Compared to existing research, DEMM-YOLO introduces innovative improvements in disease detection accuracy, data augmentation strategies, and module design. Traditional disease detection methods typically rely on real-world image data, the collection of which requires substantial human and material resources and is often hindered by issues like sample scarcity and data imbalance. Although previous studies have attempted to address these challenges through techniques such as data augmentation and transfer learning, problems like insufficient samples and interference from complex backgrounds remain. In contrast, this study effectively mitigates these issues by generating synthetic data, which enhances the detection capabilities for rare disease categories. Additionally, by incorporating innovative modules such as MFAM, DAT, and EEMA, the model’s robustness in complex backgrounds is significantly improved.
The model has made significant improvements, but some limitations remain. Detection accuracy tends to decrease under challenging environmental conditions, such as intense lighting, moving shadows, or changes in leaf angle. Additionally, blurred boundaries persist when the contrast between diseased and healthy areas is low. Although synthesizing multiple diseases on a single leaf helps display individual disease symptoms and generates more realistic images, it still struggles to fully capture the overlap of multiple diseases—an occurrence commonly seen in real-world scenarios. To address this, future research will focus on integrating real-world images of overlapping diseases, enhancing the model’s accuracy and utility. We aim to leverage the DALL-E model to generate images with multiple crop disease types, thereby improving the model’s ability to detect a broader range of diseases and better handle the complex, overlapping disease patterns encountered in actual field conditions.
5. Conclusions
This study introduces the DEMM-YOLO approach for cotton leaf disease detection, which integrates synthetic image generation using an LLM with architectural enhancements to improve performance. To address data imbalance, particularly for rare disease categories, we leveraged OpenAI’s DALL-E to generate synthetic images, effectively enriching the dataset and enhancing the model’s generalization capability in few-shot scenarios. To handle challenges like varying lesion scales and irregular spatial distributions, we designed an MFAM model that combines multi-scale semantic information through a lightweight multi-branch structure. Additionally, we incorporated the DAT into the C2PSA module to overcome the limitations of fixed receptive fields, allowing the model to focus dynamically on lesions in complex backgrounds. The EEMA mechanism further improved the model’s feature representation by combining grouped features, multi-scale parallelism, and cross-spatial interaction. Finally, the use of the MPDIoU loss function enhanced bounding box regression accuracy and accelerated model convergence.
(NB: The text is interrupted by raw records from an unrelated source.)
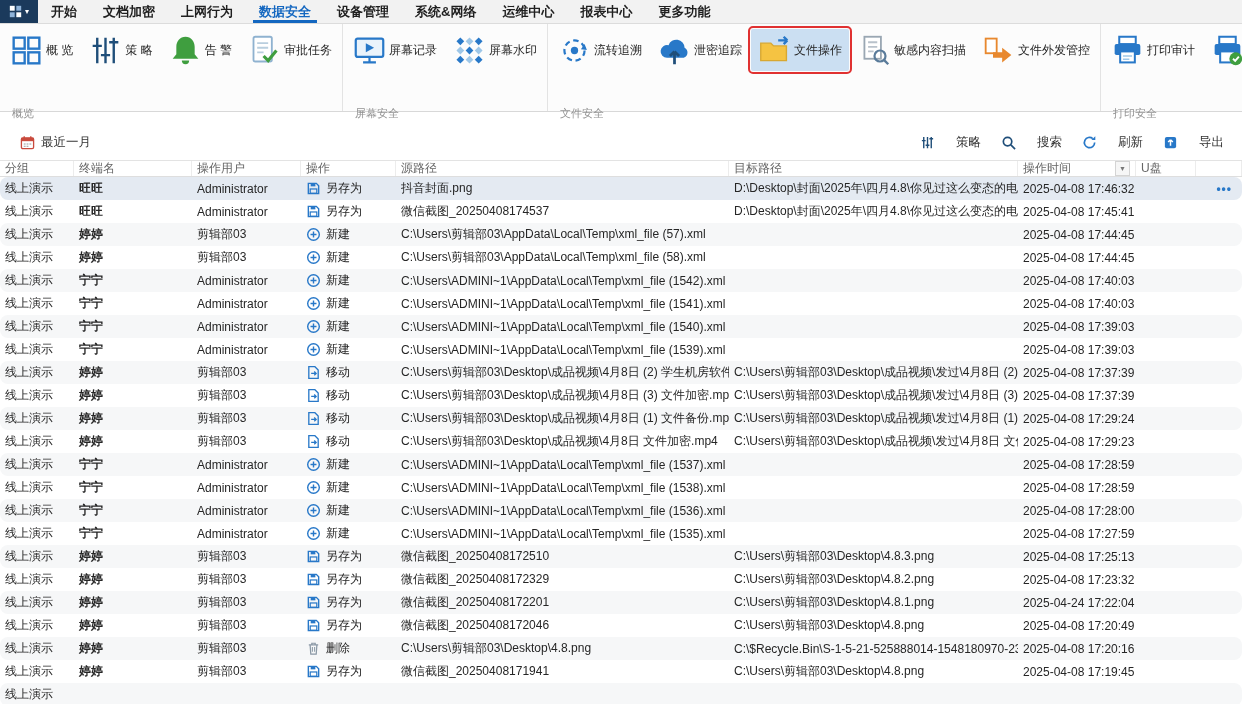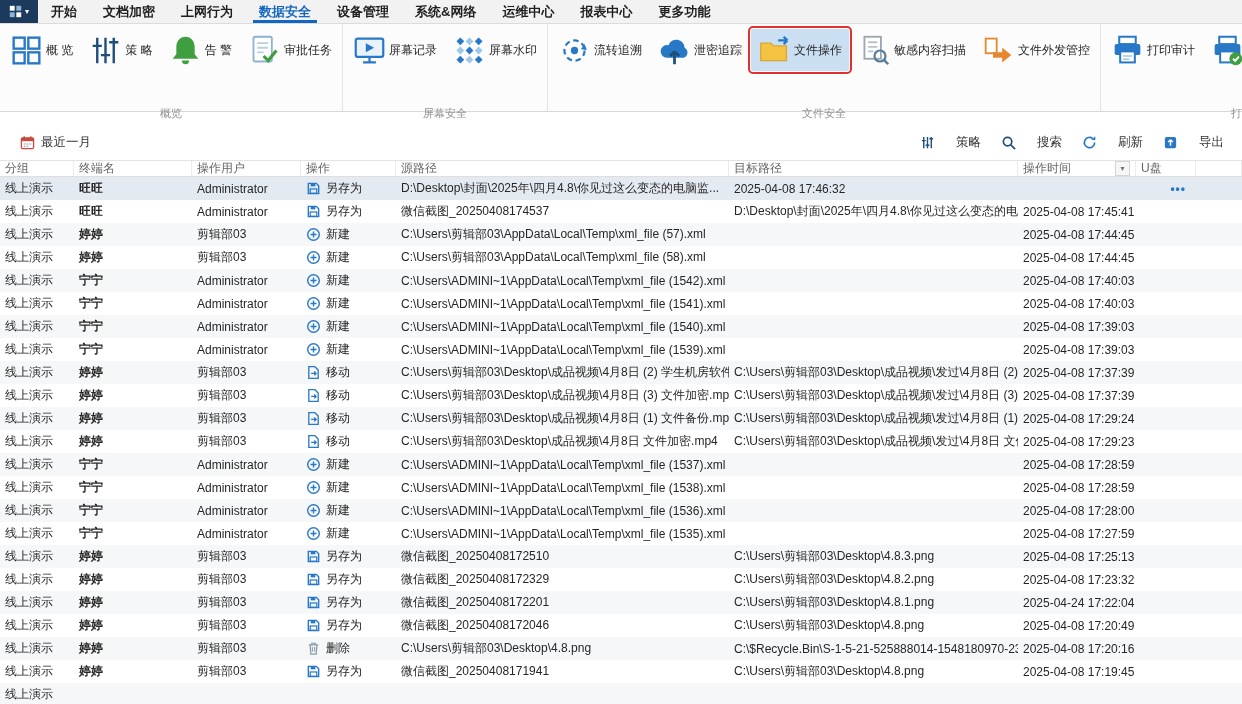--- a/index.html
+++ b/index.html
@@ -28,7 +28,7 @@
   .rlabel { font-size: 12px; color: #262626; white-space: nowrap; }
   .ritem.selected { background: #cbdff2; }
   .ritem.annotated { outline: 2px solid #e03131; outline-offset: 1px; }
-  .rcaption { font-size: 11px; color: #919191; text-align: center; padding: 1px 10px 4px; white-space: nowrap; margin-top: 32px; }
+  .rcaption { font-size: 11px; color: #919191; padding: 1px 10px 4px; white-space: nowrap; margin-top: 32px; }
 
   
   .filterbar { height: 48px; display: flex; align-items: center; padding: 12px 18px 0 20px; background: #fff; }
Experimental results show that DEMM-YOLO delivers better performance with 94.8% precision, 93.1% recall, and 96.7% mAP@0.5. Compared to mainstream models such as YOLOv5s, YOLOv6s, YOLOv8s, and even recent versions like YOLOv10s and YOLOv12s, our model shows more balanced and consistently high performance across key metrics. Despite a slightly lower precision than RT-DETR and YOLOv10s, DEMM-YOLO outperforms them in overall detection stability and computational efficiency, achieving 81.5 FPS and maintaining a lightweight size of 20.1 MB. These results confirm DEMM-YOLO’s strong potential for real-world deployment in precision agriculture and intelligent disease monitoring systems.